Estas limitaciones pueden transformarse en un sentimiento de culpabilidad por parte de los hijos que no quieren cuidar de sus padres. Sentimiento que se incrementa si además motiva conflictos entre hermanos por no cuidar a su madre o a su padre. En circunstancias así, las consecuencias pueden resultar traumáticas para todos los miembros de la familia.

Hijos que no quieren cuidar a los padres: ¿qué soluciones existen?

En primer lugar, hay que analizar el escenario desde otra perspectiva: buscar ayuda no es desatender al ser querido. Existen distintas formas de garantizar la buena atención de un familiar sin que ello afecte a la relación con este y con el resto de la familia. Cuando los cuidados de forma rotatoria no son una solución viable es necesario recurrir a otras alternativas.

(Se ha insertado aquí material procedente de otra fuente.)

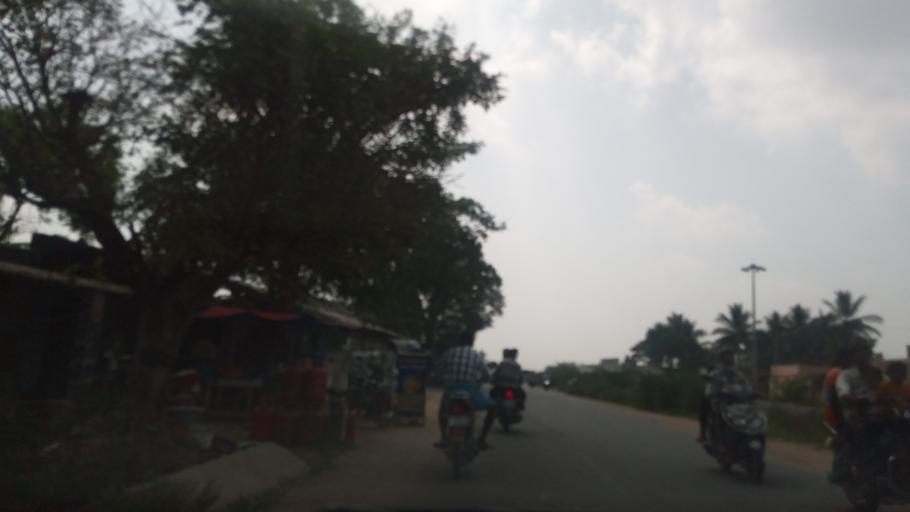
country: IN
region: Tamil Nadu
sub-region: Vellore
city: Arakkonam
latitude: 13.0571
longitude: 79.6741
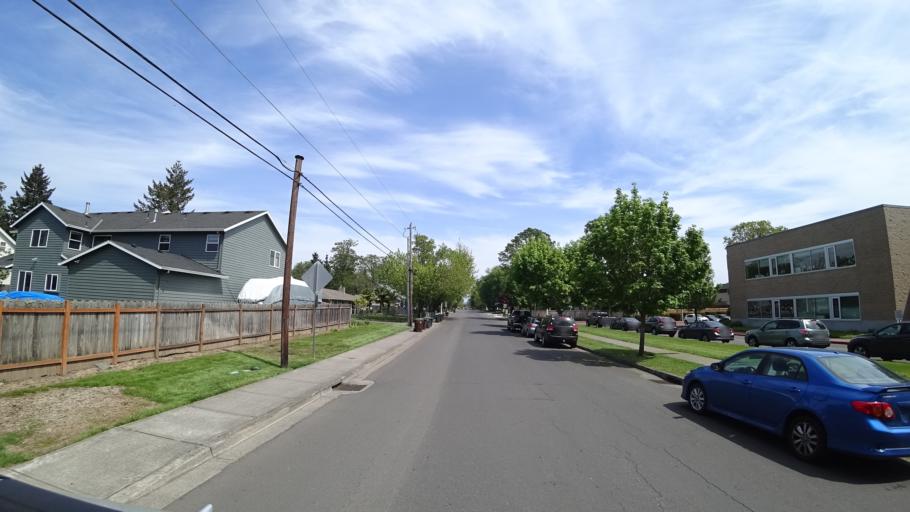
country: US
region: Oregon
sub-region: Washington County
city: Aloha
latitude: 45.5123
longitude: -122.9208
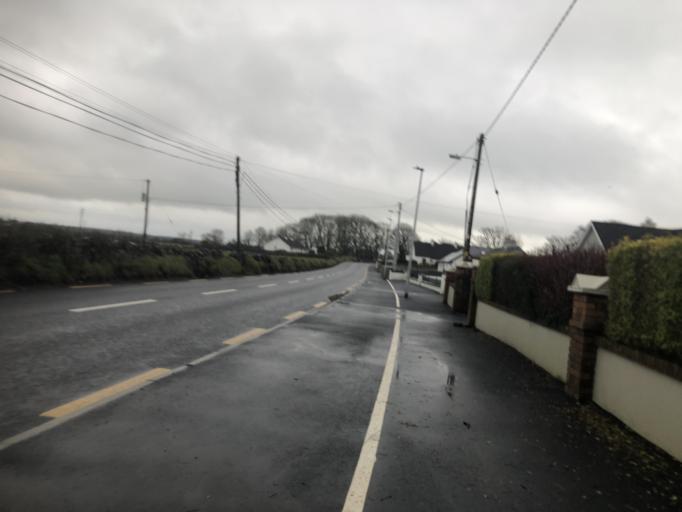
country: IE
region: Connaught
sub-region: County Galway
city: Tuam
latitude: 53.5055
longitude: -8.8273
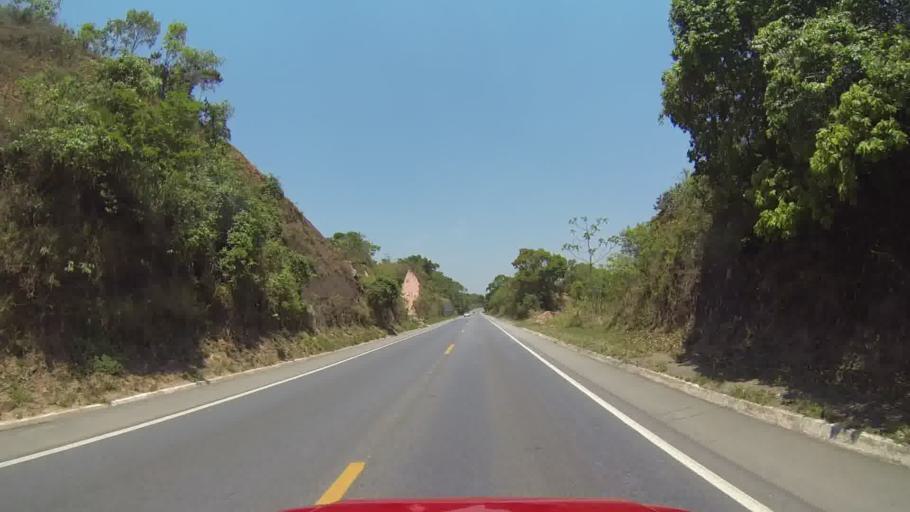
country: BR
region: Minas Gerais
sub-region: Itapecerica
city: Itapecerica
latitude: -20.3215
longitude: -45.2207
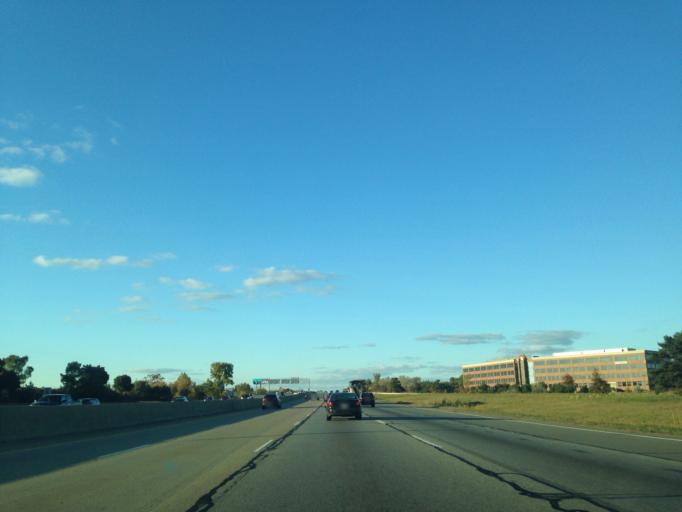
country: US
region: Michigan
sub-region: Oakland County
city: Auburn Hills
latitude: 42.6660
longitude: -83.2411
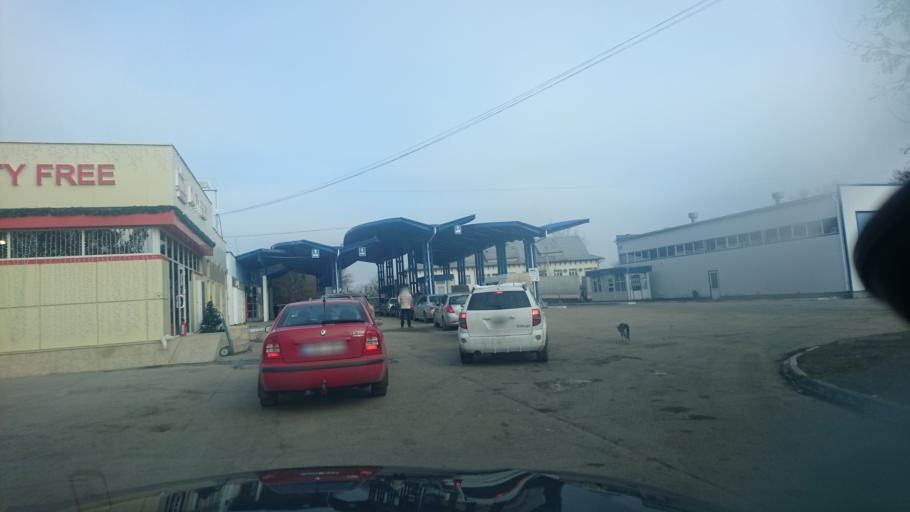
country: RO
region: Botosani
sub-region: Comuna Paltinis
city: Paltinis
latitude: 48.2653
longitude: 26.6263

Muchas familias optan por la fórmula de institucionalizar al adulto mayor en una residencia. Sin embargo, un alto porcentaje de personas mayores prefiere recibir asistencia en su propio domicilio. Esta alternativa ha demostrado ser la más cómoda para toda la familia, pues no supone una ruptura en las rutinas y el período de adaptación es mucho más rápido. A demás, a tenor de la complicada situación sanitaria provocada por el covid, los cuidados domiciliarios se han consolidado también como la solución más eficiente a la hora de minimizar los riesgos de contagio y permitir que los mayores sigan haciendo vida normal.

En Cuidum proporcionamos opciones de atención domiciliaria que se adaptan a las necesidades de todas las familias. Cuidados internos y externos, a jornada parcial o completa, con atención exclusiva durante los fines de semana o como acompañamiento del adulto mayor durante la noche. Las diferentes alternativas que ofrecemos suponen un importante alivio para todas aquellas personas que experimentan una sobrecarga de trabajo debido al cuidado de un familiar y al mismo tiempo solucionan los problemas entre hermanos al cuidado de sus padres.

Cuidar de los padres mayores: características del cuidador

Con independencia de si se trata de hijos cuidadores de padres (cuidadores informales) o de si se recurre a un servicio de atención domiciliaria profesional, el cuidador de personas mayores debe ser paciente, comunicativo y permanecer atento a todos los detalles. Este último punto también implica que no puede perder de vista su propio bienestar.

La sobrecarga del cuidador es un problema habitual entre los cuidadores informales y especialmente entre las mujeres, que tradicionalmente han asumido este rol como una imposición social. El desgaste físico y emocional que provoca el denominado síndrome del cuidador quemado supone una importante merma en la calidad de vida de la persona afectada y, en consecuencia, de la persona que tiene a su cargo.

Cuida a tus padres, pero no desatiendas tus propias necesidades. Desde Cuidum te proporcionamos el apoyo que necesitas para sobrellevar esta situación en un ambiente que resulte favorable para todos.

Los conflictos por el cuidado de un familiar siempre se pueden solucionar. Bien sea con un sistema rotatorio entre los propios familiares, bien con la contratación de un cuidador a domicilio profesional, existen diferentes alternativas para garantizar el cuidado de los padres sin que suponga un motivo de preocupación o disputa. Sea cual sea la decisión que tomes, recuerda la felicidad de tus seres queridos es un objetivo igual de prioritario que tu propio bienestar.